According to previous experience (4), forehead sensory loss may be part of the picture. Ipsilateral, forehead sensory loss would, accordingly, also be taken into account, diagnostically. There should, furthermore, be a relative painlessness on palpation of the infraorbital nerve.
We therefore at this stage would largely adhere to the following triade diagnostically:
Forehead headache.
Unilaterality of the pain, without side-shift.
Tenderness of the notch area, as a sign of SN in an active phase.
Then, we used two optional criteria: Relative painlessness over the ipsilateral, infraorbital nerve. Ipsilateral, forehead epicritic sensory loss.
By combining the various diagnostic features, including the notch tenderness test, the diagnosis should be more than only suggestive, even in the absence of blockade/invasive treatment.
To which extent were the ‘tenderness-positive’ cases combined with ipsilateral, spontaneous pain? Or, the other way around: Of those with spontaneous, unilateral forehead pain attacks without an evident diagnosis, how many would have a corresponding, increased, ipsilateral, supraorbital nerve tenderness? A particular group would be those with increased tenderness, but without a headache.
One of our five previous cases had had forehead trauma (1). Inhabitants, both with and without forehead trauma were acceptable for the present study, and a distinction between them will be made.
Pain originating in the neck may spread to the forehead. For that reason, also: ‘Features indicative of cervical abnormality’ were estimated according to a special rating (8). The mean ‘feature’ in the Vågå study was 0.79+; > 2.5+ is a clearly pathological value (present in 2.3% in the Vågå study).
Headache intensity was graded from 0 to 6+ (10): 6+‘excruciatingly intense’; 5+‘severe’; 4+‘moderate’; 3+‘mild’; 2+‘heaviness’/‘discomfort’ (which is the first grade with an ailment influencing social life); 1+ minimal unpleasantness, i.e. a purely subjective experience: no influence on social behaviour; a tiny change may be noticed if the individual concentrates on the issue: unpleasantness or not?
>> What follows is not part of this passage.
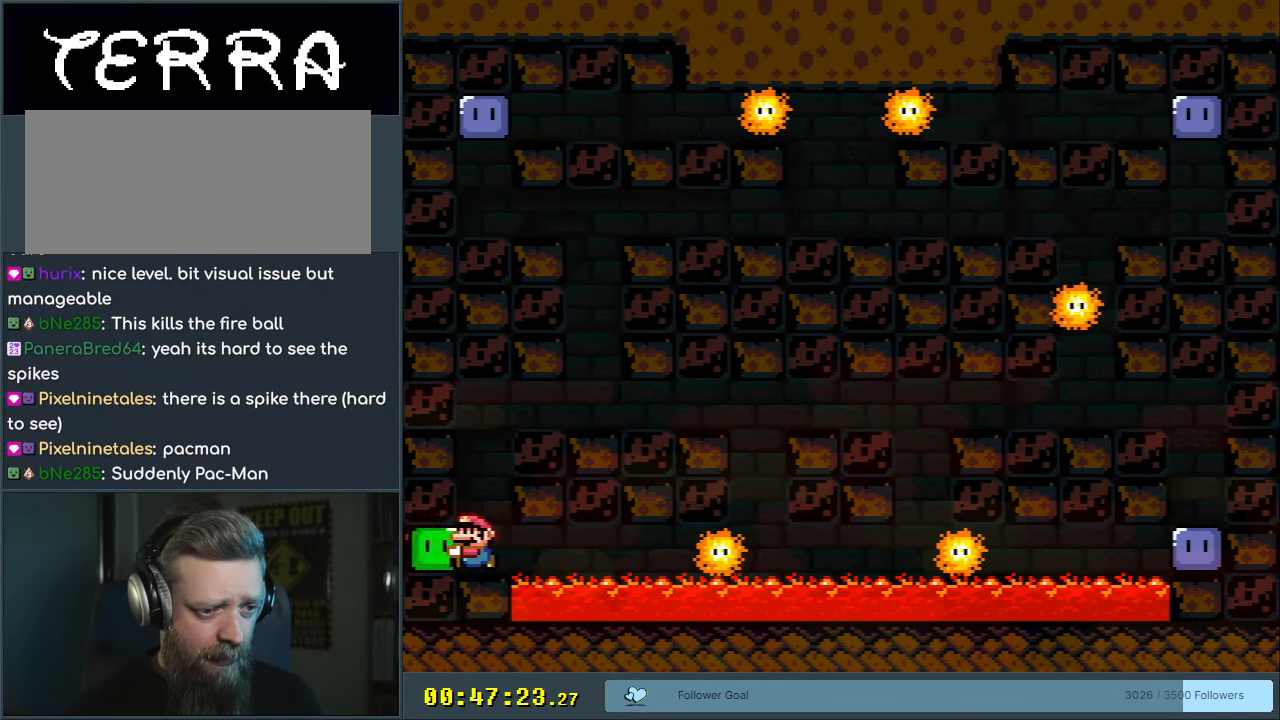
{"buttons": ["X"], "events": [[17, "X", "up"], [100, "X", "down"], [133, "DPAD_RIGHT", "down"], [283, "A", "down"], [300, "DPAD_RIGHT", "up"], [317, "X", "up"], [333, "A", "up"], [417, "DPAD_LEFT", "down"], [500, "DPAD_LEFT", "up"], [500, "X", "down"]]}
There is no procrastination. The grades ‘severe’, ‘moderate’, and ‘mild’ correspond to the same designations in the IHS system (1).
Validation studies
In the Vågå study, a routine, blinded control check of 100 records (6), was included. In this situation, identification and tenderness over the supraorbital nerve, one would not expect any variation caused by interpretation problems, but a 100% agreement. This finding will therefore not be further commented upon.
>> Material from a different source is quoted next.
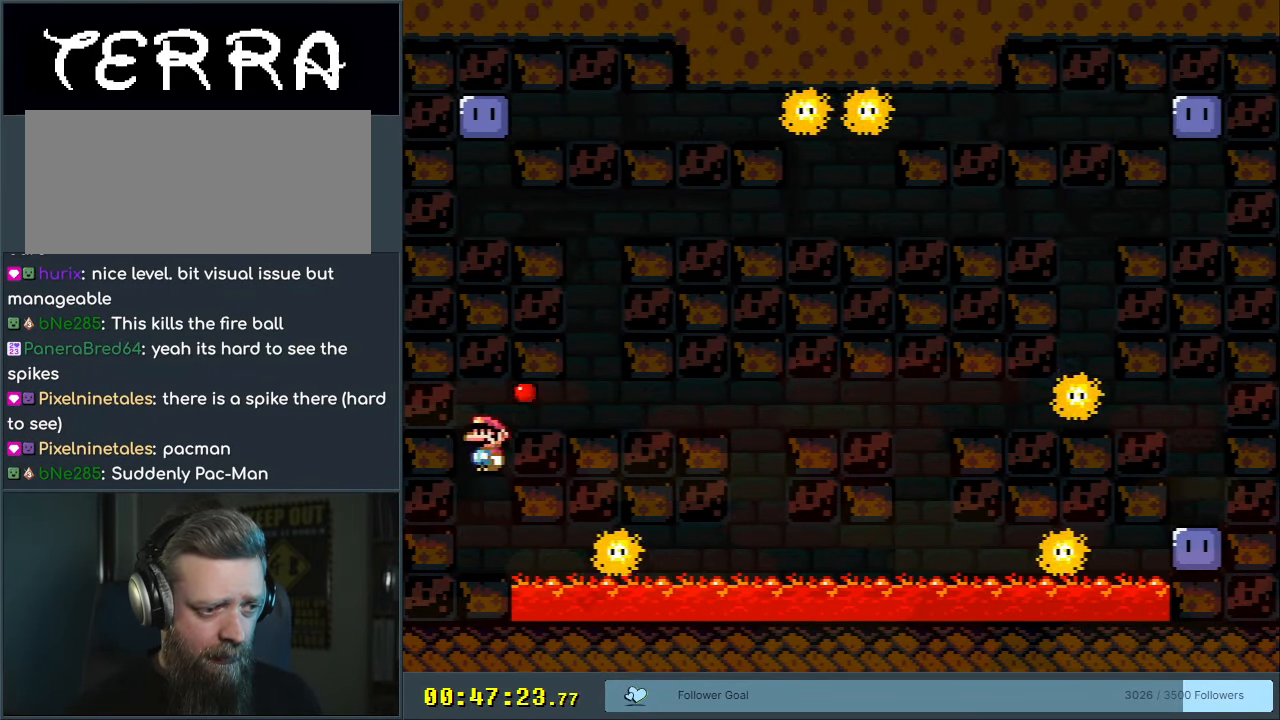
{"buttons": ["DPAD_RIGHT"], "events": [[150, "DPAD_RIGHT", "down"], [500, "X", "up"]]}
The results as regard identification and tenderness of the supraorbital nerve, in the forehead, and at the notch, respectively, as well as infraorbital nerve tenderness, have been controlled by rechecking 41–40 inhabitants, blindly, after a mean of 14.8 months (range: 4–23 months).
Results
Supraorbital nerve branches
The palpable structure has the form of a string, slim (one mm thick or so), firm, noncompressible, and definitely not exhibiting the characteristics of a vessel. In all probability, this is a nerve branch. The reservations against this assumption are only minimal. And it will in this context be termed ‘nerve’. Such nerve branch(es) could not be felt in 24 individuals (1.3%) (Table 1). The nerve was, in other words, palpable in >98% of the individuals. Not surprisingly, the nerve was more frequently nonpalpable on one side than on both, the difference, nevertheless, being minor. The branch most frequently palpated may seem to correspond to the lateral supraorbital nerve branch in Becser Andersen's neuroanatomic studies (11) see also (12−14).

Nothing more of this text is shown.